(MATERIAL PROVIDED begins)
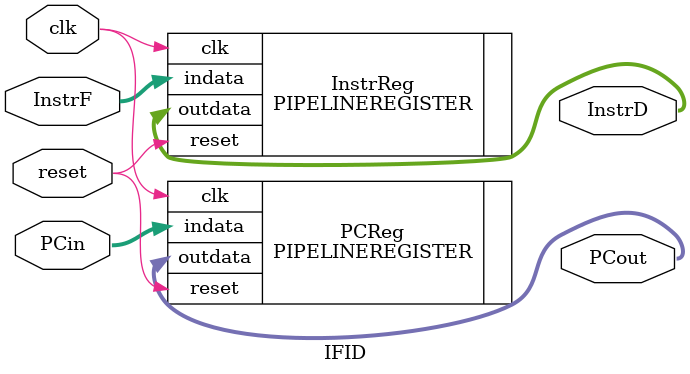
<source format=sv>
module IFID(clk, reset, InstrF, PCin, InstrD, PCout);
    input clk, reset;
    input [15:0] InstrF;
    input [8:0] PCin;
    output reg [15:0] InstrD;
    output reg [8:0] PCout;

    PIPELINEREGISTER #(16) InstrReg(.indata(InstrF), .outdata(InstrD), .clk(clk), .reset(reset));
    PIPELINEREGISTER #(9) PCReg(.indata(PCin), .outdata(PCout), .clk(clk), .reset(reset));

endmodule : IFID
</source>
(MATERIAL PROVIDED ends)
EXERCISE GOAL = Lines from the one containing "PCReg(.indata(PCin), .outdata(PCout), .clk(clk), .reset(reset));" through the last line of the data above are the only output wanted; restate them exactly.

SOLUTION TO THIS PROBLEM =
    PIPELINEREGISTER #(9) PCReg(.indata(PCin), .outdata(PCout), .clk(clk), .reset(reset));

endmodule : IFID
</source>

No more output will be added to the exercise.